**Text block:**
════

Roll out the dough. Use a floured rolling pin (just put some flour in your palm and rub it up and down the rolling pin) and gently pat down the biscuit dough until the disk is about two inches thick. No rolling yet. Once you get the thickness more or less even, use the rolling pin to actually roll the dough until it’s about an inch thick. Patting is gentler and better at the start than rolling all at once.
Cut out the biscuits. Dip the cookie/biscuit cutter into the leftover flour in your counter, and press down into the dough. Do not twist. When you twist the cutter back and forth, you’re sealing the edges of the circle, making it harder for the biscuit to rise. Weird, right? So go straight up and down. Cut circles out of the entire disk, not wasting dough as much as possible. Then put the biscuit rounds on a baking sheet that’s lined with parchment paper. Gather the remaining dough together to try and cut out a couple more biscuits, but don’t smoosh it together. Think of it less like making a ball of Play-Doh and more like bringing together that magic magnetic sand. Do you know what I’m talking about? Basically, bring the dough scraps together so that they touch each other enough to just stay together. Make their connection awkward, like a sixth grade couple at a Valentine’s Day dance. No actual relationships here. The interaction is minimal at best.
Bake the biscuits. Pop them in the preheated oven for 15 minutes. You can add more melted butter to the top midway through, but I never think it needs it. And I really like butter. Seriously, there’s so much butter in this recipe. The tops are beautifully golden without any extra help. After 15 minutes, gently push on the top of the biggest biscuit. If it feels a little springy, you’re good. If it still has a bit of a give, like pushing down on wet sand, let it go another 3-5 minutes.
Eat the biscuits as soon as humanly possible.
Notes and Preferences
Interruptions. If you need to pause the biscuit-making process at any point (children have needs, man), put everything in the fridge, including the flour. Keep everything as cold as you can for as long as you can, but don’t be weird about it. Nobody’s gonna die if you make slightly tough biscuits.
DIY Buttermilk. You can make your own buttermilk by pouring whole milk into a glass measuring cup just shy of the 2 cup mark. Then bring the liquid up to the line by pouring in plain white vinegar. Let it sit a few minutes to curdle. It’s supposed to look clumpy when it’s done, and it’ll smooth out once you whisk in the sour cream. Science!
Moveable butter. I like to cut/grate my butter on a sheet of wax or parchment paper so it’s easily transported from freezer to bowl and doesn’t stick, like it would to a plate.

════

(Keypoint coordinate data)
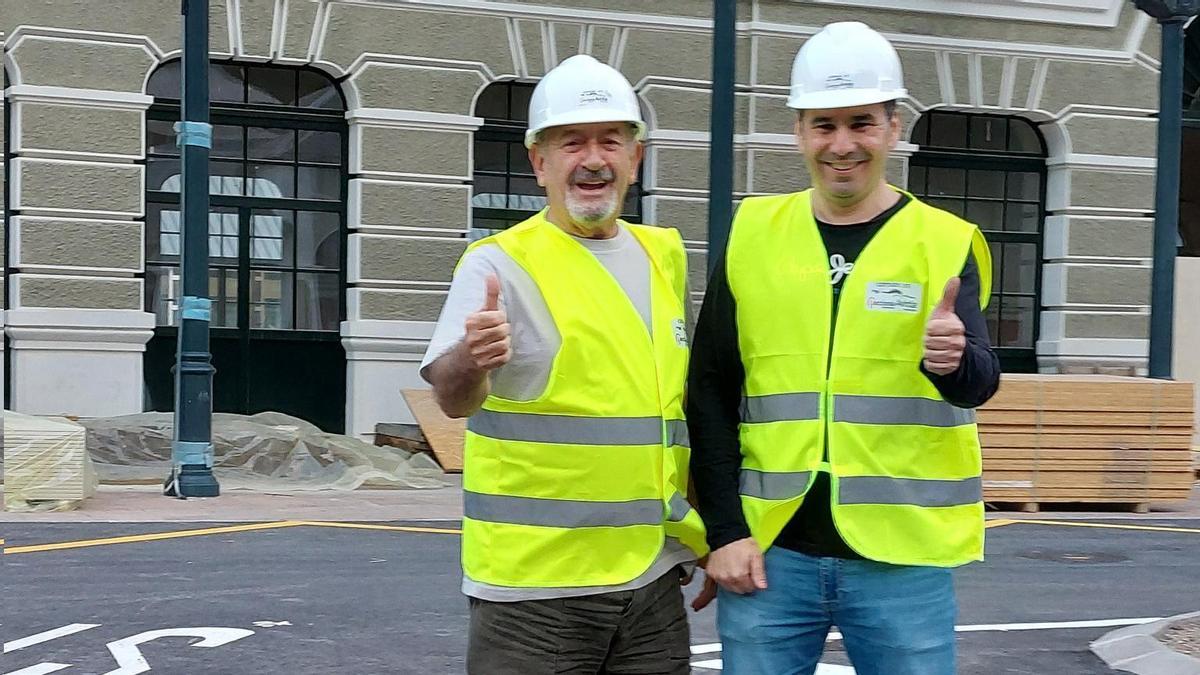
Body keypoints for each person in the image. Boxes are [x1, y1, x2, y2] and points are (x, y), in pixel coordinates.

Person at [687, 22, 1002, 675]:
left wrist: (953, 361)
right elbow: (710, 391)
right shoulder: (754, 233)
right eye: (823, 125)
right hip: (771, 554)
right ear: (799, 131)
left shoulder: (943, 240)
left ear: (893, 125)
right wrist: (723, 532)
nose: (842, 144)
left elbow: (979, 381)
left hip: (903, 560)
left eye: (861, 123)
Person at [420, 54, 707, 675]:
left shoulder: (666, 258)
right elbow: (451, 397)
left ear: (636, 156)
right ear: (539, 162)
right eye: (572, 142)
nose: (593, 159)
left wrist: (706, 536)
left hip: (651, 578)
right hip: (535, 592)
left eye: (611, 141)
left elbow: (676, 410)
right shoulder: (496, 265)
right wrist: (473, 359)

════

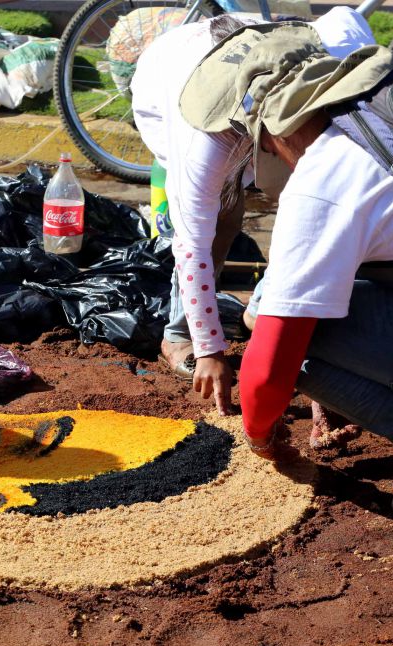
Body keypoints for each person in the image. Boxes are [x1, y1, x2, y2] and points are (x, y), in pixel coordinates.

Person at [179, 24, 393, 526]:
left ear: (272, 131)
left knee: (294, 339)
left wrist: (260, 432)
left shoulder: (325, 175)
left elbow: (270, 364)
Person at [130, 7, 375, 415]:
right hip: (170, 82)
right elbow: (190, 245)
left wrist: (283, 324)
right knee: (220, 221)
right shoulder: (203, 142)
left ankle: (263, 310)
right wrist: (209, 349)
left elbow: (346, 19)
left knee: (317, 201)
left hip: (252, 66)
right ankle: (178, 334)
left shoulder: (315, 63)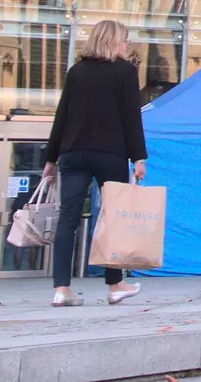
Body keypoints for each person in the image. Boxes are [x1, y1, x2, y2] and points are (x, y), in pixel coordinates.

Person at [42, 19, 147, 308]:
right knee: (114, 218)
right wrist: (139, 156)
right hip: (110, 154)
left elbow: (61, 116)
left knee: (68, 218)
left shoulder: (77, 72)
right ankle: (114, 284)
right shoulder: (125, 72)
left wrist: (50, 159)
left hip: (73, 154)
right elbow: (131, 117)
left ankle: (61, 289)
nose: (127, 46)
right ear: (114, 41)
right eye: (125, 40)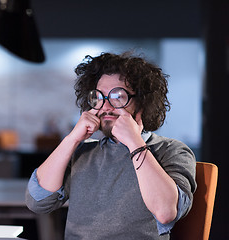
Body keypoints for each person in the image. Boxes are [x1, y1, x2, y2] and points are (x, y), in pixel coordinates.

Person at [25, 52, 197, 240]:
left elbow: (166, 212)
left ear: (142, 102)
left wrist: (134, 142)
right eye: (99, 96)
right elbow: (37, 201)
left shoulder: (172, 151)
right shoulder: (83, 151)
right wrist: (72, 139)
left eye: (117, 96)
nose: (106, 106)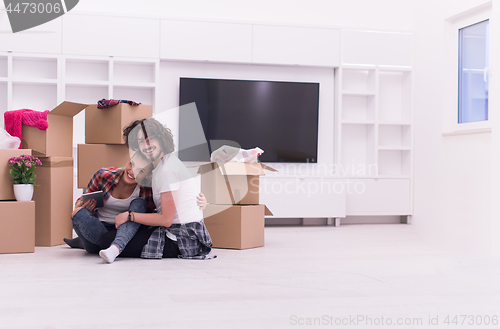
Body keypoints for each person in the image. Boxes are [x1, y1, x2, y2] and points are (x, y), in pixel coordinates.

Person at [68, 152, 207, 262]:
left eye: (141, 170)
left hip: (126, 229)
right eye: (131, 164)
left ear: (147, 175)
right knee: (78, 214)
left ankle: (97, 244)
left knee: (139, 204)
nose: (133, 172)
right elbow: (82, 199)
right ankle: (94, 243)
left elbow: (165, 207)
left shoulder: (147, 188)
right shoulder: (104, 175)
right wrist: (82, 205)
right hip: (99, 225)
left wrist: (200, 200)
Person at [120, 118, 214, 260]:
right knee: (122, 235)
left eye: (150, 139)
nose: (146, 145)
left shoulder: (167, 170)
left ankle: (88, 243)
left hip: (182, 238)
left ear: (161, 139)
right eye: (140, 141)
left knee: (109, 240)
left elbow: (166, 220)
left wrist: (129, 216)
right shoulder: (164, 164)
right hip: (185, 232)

════

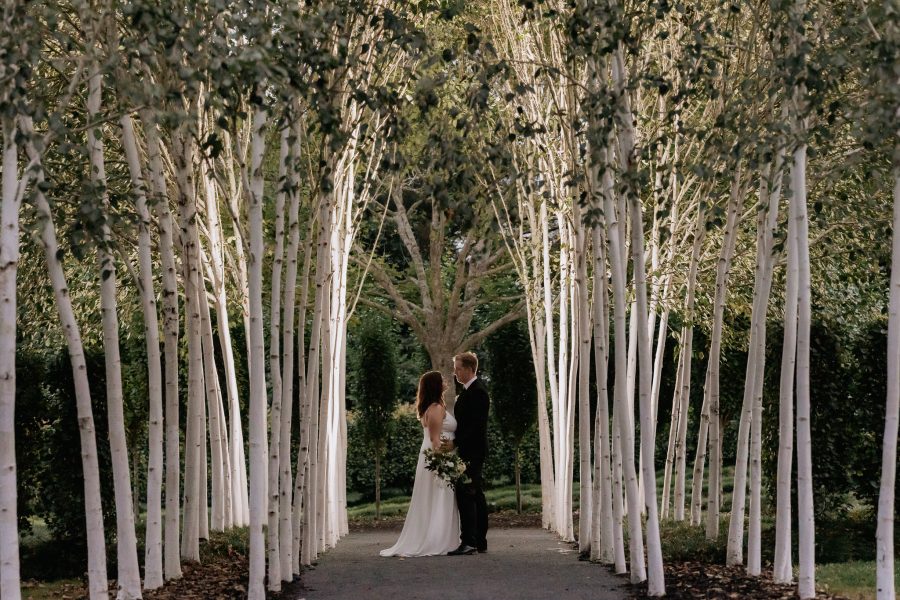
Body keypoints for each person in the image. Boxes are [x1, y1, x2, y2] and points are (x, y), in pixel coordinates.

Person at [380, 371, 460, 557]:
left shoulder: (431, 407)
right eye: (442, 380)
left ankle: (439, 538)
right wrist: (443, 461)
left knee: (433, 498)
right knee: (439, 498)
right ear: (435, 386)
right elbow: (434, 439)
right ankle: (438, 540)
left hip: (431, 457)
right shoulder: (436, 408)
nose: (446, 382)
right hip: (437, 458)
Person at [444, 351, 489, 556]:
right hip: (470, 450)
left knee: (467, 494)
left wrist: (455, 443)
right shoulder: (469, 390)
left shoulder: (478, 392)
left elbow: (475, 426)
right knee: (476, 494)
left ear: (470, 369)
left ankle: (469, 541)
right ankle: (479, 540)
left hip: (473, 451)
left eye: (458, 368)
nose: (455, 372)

════

**Action item:** Rewrite the biscuit instructions from "DIY Buttermilk. You" up to and including "sour cream. Science!", with "lemon juice" in place of "vinegar".

**Task output:**
DIY Buttermilk. You can make your own buttermilk by pouring whole milk into a glass measuring cup just shy of the 2 cup mark. Then bring the liquid up to the line by pouring in plain white lemon juice. Let it sit a few minutes to curdle. It’s supposed to look clumpy when it’s done, and it’ll smooth out once you whisk in the sour cream. Science!